28 de abril de 2019

118. La vocación


En mi juventud, cuando llegué a cursar mis estudios básicos, llevaba una materia llamada algo así como “Orientación vocacional y formación para la vida”. Básicamente se podía resumir en la educación de la fe, analizando los principales postulados de la Iglesia católica (claro, sustentados en las publicaciones del entonces Papa Juan Pablo II) en torno a temas contemporáneos como el aborto, la sexualidad humana, la homosexualidad, el feminismo, entre otros.

         Dicha materia parecía no tener otra finalidad más allá de reforzar la fe en una doctrina, considerando que muchos aspirábamos a seguir nuestro camino hacia las humanidades y las ciencias. Sin embargo, en la mayoría de los casos lo único que provocó fue que nos alejáramos de la doctrina o que viviéramos por años con sentimiento de culpa por haber tomado una decisión libre y razonada.
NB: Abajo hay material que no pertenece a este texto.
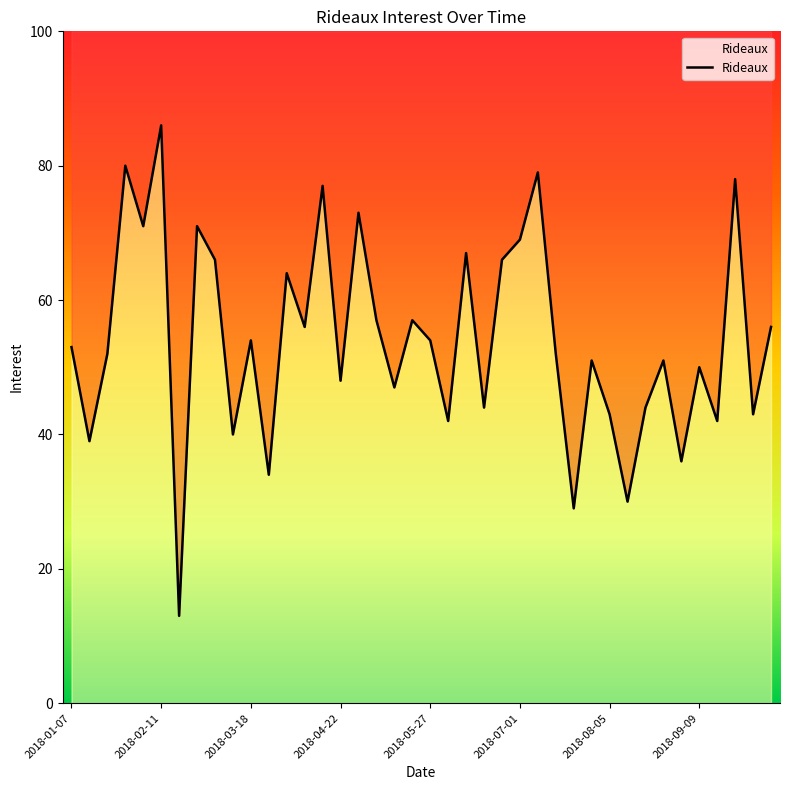

How many interior local peaks (higher than both neighbors) does the data have?

14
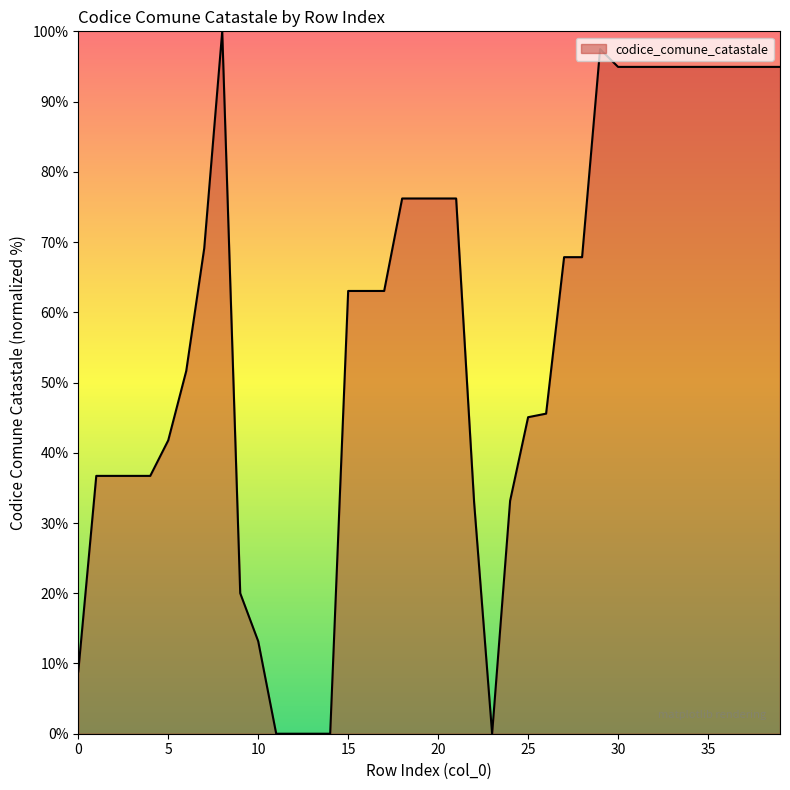

How many categories are shown in the chart?

40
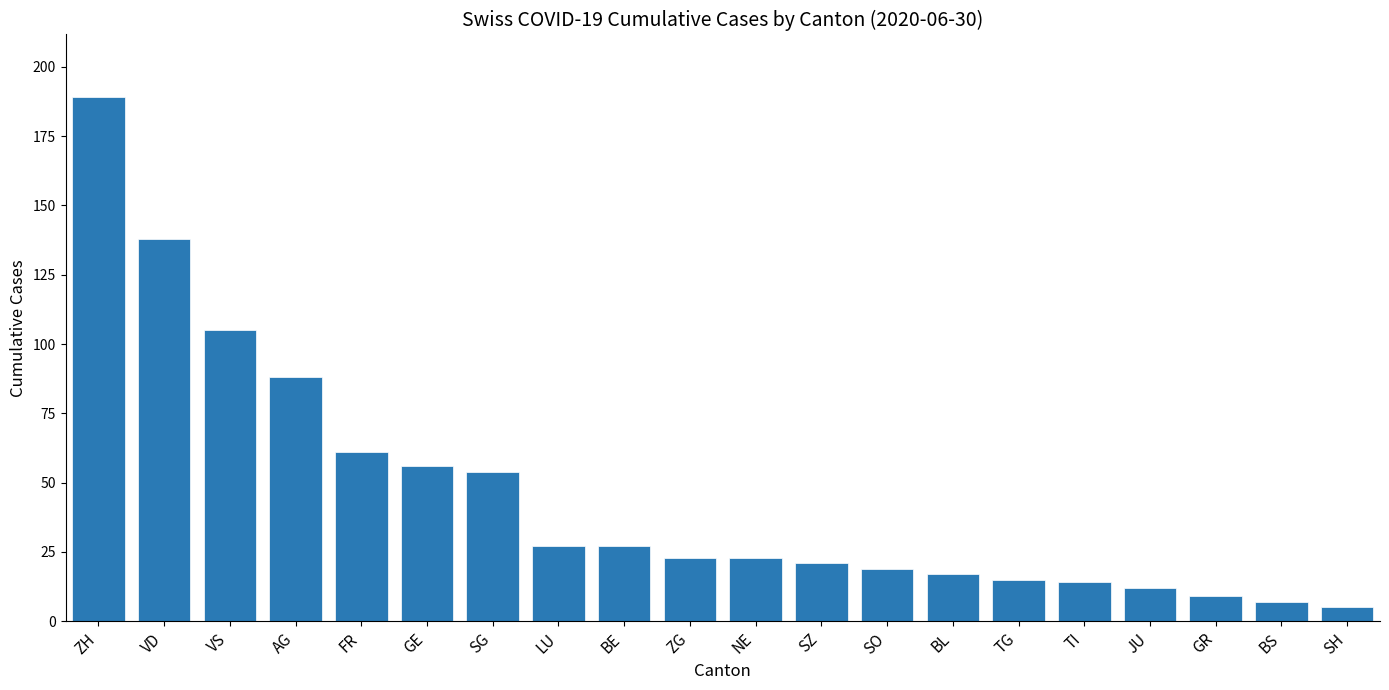

What is the smallest value displayed?

5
         Si desde un principio la materia se hubiera concentrado en realmente orientar sobre las vocaciones y formar para la vida, quizá nos hubiéramos ahorrado muchos años de culpa, sufrimiento y aspiraciones frustradas. Pero la mayoría sobrevivimos a esa etapa, aprendimos a sobrellevar la carga de culpa y muchos años después nos liberamos de esa carga, aunque dejó secuelas que tal vez nunca sean eliminadas.
         Hay un dicho muy popular que reza: “el que nace para tamal, del cielo le caen las hojas”, como si la vocación fuera innata, olvidando que las habilidades y destrezas se desarrollan desde la primera infancia si se ofrecen los estímulos adecuados en un entorno creativo. Tal vez por eso muchos fracasamos en ciertas áreas, mientras vemos a otros florecer y brillar por su creatividad.
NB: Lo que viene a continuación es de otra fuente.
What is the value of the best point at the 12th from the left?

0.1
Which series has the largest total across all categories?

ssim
         Mi primera infancia transcurrió en la violencia del hogar y después en las calles de una ciudad cuya violencia se ha acrecentado. Mientras otros niños aprendían a dominar sus manos preparándose para la escritura, yo aprendía a estar callada, a guardar secretos de lo visto y lo vivido, a seguir instrucciones y cumplir lo que se me había encomendado.
         Quizá por esa razón hoy me siento cada noche en la misma mesa del mismo bar a ver las otras mesas, en ocasiones alguien ocupa asiento en mi mesa y escucho sus historias, con la promesa de que esta boca no dirá palabra sobre sus confesiones. Tal vez esa es mi vocación y la encontré en mi vejez, en el umbral, a punto de partir.
         Porque en vida intenté de todo y aunque en todo triunfé, parecía no encajar con mis deseos. Una vocación, para serlo, no solo debe limitarse a desempeñar una acción de manera óptima y ser bueno en ello. A menudo olvidamos que la vocación también debe ser satisfacción personal.
         Mi otra vocación es el homicidio: aquí dentro aniquilo las palabras contenidas, porque al final de todo mi propio nombre se volverá silencio.